Vinton Cerf will step down as Google’s top internet evangelist next week, concluding one of the most influential careers in technology history.
While speaking via video feed at the Open Frontier conference hosted by the Laude Institute, Cerf was recognized by Dave Patterson, a UC Berkeley professor best known for co-creating the RISC processor architecture.
“Beant has been with Google for more than 20 years and is retiring a week from today,” Patterson said. Patterson said to cheers from the room.
Google did not respond to a request for comment by publication time.
Cerf, 83, and collaborator Robert Kahn are known as the architects of the networking protocols that became the Internet as we know it today.
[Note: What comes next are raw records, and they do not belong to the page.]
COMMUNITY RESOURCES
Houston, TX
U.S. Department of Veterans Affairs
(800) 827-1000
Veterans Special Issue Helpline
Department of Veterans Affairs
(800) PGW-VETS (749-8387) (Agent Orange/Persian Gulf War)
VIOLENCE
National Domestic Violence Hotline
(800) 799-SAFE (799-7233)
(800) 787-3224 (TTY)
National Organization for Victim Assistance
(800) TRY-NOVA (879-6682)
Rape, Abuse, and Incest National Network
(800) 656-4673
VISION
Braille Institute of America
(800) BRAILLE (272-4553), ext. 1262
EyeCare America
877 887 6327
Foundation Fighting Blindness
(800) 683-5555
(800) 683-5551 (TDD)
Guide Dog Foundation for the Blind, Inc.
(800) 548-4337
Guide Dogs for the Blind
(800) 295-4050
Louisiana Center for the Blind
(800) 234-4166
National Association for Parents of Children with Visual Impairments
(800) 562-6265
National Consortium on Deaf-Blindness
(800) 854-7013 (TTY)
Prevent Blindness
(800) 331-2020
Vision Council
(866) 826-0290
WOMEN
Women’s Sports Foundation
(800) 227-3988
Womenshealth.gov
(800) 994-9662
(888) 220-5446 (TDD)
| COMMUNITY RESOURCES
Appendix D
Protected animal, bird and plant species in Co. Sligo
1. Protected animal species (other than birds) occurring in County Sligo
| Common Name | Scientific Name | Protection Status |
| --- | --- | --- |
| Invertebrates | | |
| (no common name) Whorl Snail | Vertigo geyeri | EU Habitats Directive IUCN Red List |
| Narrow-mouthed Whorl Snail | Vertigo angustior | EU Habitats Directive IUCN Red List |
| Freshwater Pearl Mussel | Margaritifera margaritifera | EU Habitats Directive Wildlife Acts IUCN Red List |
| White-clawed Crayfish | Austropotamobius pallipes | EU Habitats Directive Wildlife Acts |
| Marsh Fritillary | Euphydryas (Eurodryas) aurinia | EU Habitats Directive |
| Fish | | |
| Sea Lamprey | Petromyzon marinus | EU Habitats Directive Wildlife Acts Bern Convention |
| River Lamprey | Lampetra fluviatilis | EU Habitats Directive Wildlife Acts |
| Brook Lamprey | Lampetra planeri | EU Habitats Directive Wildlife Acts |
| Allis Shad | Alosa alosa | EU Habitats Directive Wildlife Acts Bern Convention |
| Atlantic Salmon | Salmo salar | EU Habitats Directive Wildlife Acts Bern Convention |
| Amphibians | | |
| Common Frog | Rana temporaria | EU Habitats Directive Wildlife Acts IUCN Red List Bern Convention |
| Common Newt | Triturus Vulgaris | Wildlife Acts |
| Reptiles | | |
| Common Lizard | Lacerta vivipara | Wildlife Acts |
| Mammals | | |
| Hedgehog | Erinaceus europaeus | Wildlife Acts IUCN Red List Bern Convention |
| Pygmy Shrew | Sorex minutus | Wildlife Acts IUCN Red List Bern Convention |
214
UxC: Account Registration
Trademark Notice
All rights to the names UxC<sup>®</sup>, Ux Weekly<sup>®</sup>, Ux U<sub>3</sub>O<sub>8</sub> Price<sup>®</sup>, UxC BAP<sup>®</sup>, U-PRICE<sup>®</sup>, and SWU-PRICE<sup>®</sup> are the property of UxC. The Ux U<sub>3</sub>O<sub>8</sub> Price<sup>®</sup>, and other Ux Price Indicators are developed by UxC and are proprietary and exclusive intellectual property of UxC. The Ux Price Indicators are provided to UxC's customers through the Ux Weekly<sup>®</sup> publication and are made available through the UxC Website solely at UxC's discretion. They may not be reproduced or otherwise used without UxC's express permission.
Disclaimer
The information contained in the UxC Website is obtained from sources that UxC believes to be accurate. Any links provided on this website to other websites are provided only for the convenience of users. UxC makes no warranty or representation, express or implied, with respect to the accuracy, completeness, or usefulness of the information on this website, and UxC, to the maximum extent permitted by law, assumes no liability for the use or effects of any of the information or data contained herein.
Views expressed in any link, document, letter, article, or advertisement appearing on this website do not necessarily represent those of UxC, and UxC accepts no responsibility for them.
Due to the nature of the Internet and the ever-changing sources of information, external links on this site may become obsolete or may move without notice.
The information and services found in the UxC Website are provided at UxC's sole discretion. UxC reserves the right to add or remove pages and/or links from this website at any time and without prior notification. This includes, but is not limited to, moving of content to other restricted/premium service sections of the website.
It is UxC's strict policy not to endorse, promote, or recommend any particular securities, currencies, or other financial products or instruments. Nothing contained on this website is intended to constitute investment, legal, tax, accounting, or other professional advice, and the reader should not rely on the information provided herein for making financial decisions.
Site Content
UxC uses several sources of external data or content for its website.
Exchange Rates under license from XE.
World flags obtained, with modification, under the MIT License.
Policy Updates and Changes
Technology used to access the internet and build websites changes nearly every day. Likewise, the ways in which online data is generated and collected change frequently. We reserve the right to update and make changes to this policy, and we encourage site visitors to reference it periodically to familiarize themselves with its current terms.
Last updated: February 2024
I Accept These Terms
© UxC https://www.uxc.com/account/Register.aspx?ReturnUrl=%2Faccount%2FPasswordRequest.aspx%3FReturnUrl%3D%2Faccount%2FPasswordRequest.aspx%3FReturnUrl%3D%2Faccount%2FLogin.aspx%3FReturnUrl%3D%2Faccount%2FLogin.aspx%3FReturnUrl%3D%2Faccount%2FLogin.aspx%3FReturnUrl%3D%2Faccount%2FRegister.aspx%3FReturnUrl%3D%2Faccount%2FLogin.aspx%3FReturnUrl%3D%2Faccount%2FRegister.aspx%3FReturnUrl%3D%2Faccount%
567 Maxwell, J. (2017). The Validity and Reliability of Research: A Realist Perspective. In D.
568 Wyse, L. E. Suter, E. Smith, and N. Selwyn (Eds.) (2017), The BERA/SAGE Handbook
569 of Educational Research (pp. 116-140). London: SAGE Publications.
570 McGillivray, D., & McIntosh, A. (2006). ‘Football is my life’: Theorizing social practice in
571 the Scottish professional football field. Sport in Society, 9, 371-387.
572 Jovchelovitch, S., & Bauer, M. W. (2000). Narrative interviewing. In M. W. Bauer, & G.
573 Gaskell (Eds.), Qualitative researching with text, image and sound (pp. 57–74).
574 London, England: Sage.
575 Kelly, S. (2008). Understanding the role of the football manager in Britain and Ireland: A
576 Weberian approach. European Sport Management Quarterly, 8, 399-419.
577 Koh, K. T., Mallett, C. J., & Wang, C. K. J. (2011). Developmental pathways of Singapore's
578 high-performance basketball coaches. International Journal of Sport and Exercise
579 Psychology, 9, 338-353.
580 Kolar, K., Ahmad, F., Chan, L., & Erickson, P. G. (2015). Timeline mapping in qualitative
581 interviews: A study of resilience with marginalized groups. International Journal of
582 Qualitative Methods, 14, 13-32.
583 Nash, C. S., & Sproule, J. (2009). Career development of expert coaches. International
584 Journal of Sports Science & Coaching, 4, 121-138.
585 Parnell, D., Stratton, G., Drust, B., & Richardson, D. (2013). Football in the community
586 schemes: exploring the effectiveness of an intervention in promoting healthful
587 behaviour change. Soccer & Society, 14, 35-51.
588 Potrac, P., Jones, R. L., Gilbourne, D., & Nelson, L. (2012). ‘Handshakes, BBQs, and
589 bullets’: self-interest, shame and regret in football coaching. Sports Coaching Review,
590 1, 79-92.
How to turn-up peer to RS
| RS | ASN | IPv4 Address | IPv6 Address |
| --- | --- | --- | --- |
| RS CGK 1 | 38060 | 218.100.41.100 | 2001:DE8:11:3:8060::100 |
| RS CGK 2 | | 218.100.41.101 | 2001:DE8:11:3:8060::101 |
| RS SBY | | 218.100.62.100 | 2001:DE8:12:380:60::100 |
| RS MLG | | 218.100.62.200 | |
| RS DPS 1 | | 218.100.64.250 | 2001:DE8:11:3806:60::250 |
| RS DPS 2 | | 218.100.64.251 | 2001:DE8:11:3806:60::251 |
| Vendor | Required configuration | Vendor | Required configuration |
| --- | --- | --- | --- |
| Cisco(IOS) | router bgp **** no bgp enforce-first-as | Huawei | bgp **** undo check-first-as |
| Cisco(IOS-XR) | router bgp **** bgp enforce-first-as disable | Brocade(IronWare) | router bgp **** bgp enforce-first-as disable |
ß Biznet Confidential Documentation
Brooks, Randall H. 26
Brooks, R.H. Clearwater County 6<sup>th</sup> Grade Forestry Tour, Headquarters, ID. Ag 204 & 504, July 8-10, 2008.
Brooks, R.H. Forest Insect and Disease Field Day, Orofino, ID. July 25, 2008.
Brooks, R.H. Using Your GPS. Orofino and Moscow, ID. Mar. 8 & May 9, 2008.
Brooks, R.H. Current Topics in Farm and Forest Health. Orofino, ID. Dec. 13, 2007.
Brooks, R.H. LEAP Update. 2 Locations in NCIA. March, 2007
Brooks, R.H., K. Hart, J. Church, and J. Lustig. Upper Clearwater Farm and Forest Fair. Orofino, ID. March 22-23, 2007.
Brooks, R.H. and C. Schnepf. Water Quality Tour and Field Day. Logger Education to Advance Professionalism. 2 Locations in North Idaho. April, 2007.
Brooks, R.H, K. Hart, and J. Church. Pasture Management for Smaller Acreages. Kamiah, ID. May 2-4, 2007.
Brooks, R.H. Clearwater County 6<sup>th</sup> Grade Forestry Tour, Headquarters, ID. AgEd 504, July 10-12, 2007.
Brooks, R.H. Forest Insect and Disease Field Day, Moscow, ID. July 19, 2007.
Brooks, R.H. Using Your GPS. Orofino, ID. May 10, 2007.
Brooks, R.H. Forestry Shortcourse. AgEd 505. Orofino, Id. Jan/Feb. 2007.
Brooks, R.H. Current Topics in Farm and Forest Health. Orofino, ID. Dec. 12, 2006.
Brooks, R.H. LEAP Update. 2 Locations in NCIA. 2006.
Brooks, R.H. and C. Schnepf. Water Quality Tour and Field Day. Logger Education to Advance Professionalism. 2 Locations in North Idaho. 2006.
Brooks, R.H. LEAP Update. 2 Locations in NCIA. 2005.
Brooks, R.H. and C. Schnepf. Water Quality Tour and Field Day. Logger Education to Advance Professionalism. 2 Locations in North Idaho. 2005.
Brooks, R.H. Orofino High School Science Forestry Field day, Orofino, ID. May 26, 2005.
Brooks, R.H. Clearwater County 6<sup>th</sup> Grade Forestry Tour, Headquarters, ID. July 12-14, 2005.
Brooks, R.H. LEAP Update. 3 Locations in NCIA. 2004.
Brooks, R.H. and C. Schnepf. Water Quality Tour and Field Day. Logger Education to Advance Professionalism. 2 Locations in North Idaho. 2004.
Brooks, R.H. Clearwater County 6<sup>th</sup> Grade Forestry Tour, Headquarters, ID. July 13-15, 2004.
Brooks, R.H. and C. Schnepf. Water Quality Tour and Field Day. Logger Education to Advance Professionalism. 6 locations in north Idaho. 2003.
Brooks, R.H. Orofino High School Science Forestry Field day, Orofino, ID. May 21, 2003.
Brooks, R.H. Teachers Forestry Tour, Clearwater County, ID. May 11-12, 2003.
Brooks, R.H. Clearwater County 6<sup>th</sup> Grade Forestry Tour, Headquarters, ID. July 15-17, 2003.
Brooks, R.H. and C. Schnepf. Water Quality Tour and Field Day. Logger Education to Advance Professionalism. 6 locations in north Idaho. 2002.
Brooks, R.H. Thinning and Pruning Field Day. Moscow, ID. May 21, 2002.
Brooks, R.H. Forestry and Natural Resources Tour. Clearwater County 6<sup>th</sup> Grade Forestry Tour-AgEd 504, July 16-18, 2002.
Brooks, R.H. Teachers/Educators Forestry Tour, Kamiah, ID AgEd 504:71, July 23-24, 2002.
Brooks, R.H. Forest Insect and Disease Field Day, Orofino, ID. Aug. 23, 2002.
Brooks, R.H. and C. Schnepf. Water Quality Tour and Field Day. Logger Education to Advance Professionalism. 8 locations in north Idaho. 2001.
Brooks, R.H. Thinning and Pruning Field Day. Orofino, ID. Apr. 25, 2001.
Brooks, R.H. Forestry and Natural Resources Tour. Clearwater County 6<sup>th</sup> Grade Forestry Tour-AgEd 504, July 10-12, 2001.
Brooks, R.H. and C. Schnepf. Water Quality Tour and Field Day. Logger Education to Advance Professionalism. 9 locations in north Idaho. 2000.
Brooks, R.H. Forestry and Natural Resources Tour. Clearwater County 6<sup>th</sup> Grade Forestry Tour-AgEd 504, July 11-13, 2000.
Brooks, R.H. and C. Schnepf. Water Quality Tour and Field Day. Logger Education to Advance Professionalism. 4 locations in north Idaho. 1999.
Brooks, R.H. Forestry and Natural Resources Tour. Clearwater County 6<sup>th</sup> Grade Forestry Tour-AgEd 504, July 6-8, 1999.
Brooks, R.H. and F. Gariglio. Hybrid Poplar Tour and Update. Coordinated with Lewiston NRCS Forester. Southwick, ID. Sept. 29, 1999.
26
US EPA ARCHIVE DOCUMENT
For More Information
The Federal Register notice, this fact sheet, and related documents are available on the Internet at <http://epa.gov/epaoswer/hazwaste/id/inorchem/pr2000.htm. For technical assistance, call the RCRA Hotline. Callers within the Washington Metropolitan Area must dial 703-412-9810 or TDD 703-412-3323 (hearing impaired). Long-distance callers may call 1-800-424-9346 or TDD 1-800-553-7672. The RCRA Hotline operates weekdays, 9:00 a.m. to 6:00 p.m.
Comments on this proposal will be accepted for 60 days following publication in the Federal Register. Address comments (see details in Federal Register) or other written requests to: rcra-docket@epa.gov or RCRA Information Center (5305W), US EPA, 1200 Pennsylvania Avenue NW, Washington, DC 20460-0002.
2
His work in developing and popularizing TCP/IP, the basic set of rules that allow various computer networks to communicate with each other starting in the 1970s, has earned him numerous honorary degrees, the Presidential Medal of Freedom, and the Turing Award.
Since 2005, Cerf has served as Vice President and Chief Internet Evangelist at Google. (At this point, we can safely say that the Internet has been completely evangelized, for better or worse.)
Cerf spoke on a panel along with other computer scientists known for their work on durable open source projects, including Patterson. François Chollet, creator of the Keras deep learning library and co-founder of Ndea; John Ousterhout, a Stanford computer scientist who developed the Tcl programming language and co-founded Electric Cloud; and Matei Zaharia, co-founder and chief technology expert at Databricks. They provided advice on what it takes to build a surviving open source system. This advice has become increasingly relevant as startups invest in open infrastructure for the next generation of AI products.
Much of the conference discussion focused on the challenges of centralizing advanced models in a few well-resourced labs, as opposed to the decentralized world of the open Internet, which made Cerf’s own protocol so durable. But Cerf predicted that the emergence of AI agents, software that can operate autonomously and collaborate with other software, will force technology companies to return to standardized protocols.
“The agent model of AI, where multiple agents from different sources interact with each other, will force composability, interoperability and standardization requirements,” Cerf said.
If he’s right, the companies that define these interoperability standards early could have enormous influence over how the agent economy actually works. This is a dynamic not unlike the early Internet Protocol Wars.
While other panelists speculated that natural language communication between LLM agents would be sufficient, Cerf predicted that formal standards would be needed.
“I don’t think English is going to be the best option. There’s flexibility, but there’s ambiguity. I think precision in interaction between agents will be very important. Agents need to make sure the other person understands what they’re agreeing to do together,” Cerf said.
“Remember the old game of telephone where you wanted to whisper in someone’s ear, but when you were 10 people away, your message would be completely different? Imagine multiple agents talking to each other in natural language. That’s kind of scary.”
On a more light-hearted note, Patterson recalled meeting Cerf, known for his three-piece suits, as a graduate student in the 1970s.
“He was the best-dressed computer scientist I’ve ever met,” Patterson said. “My memory of Vint is that he came as a graduate student in the 70s wearing a shirt and tie.”
“That’s absolutely true,” Cerf said. “I wore a vest and somehow wanted to stand out, and I thought one way to do this would be to dress differently rather than have long hair and something hanging over your nose.”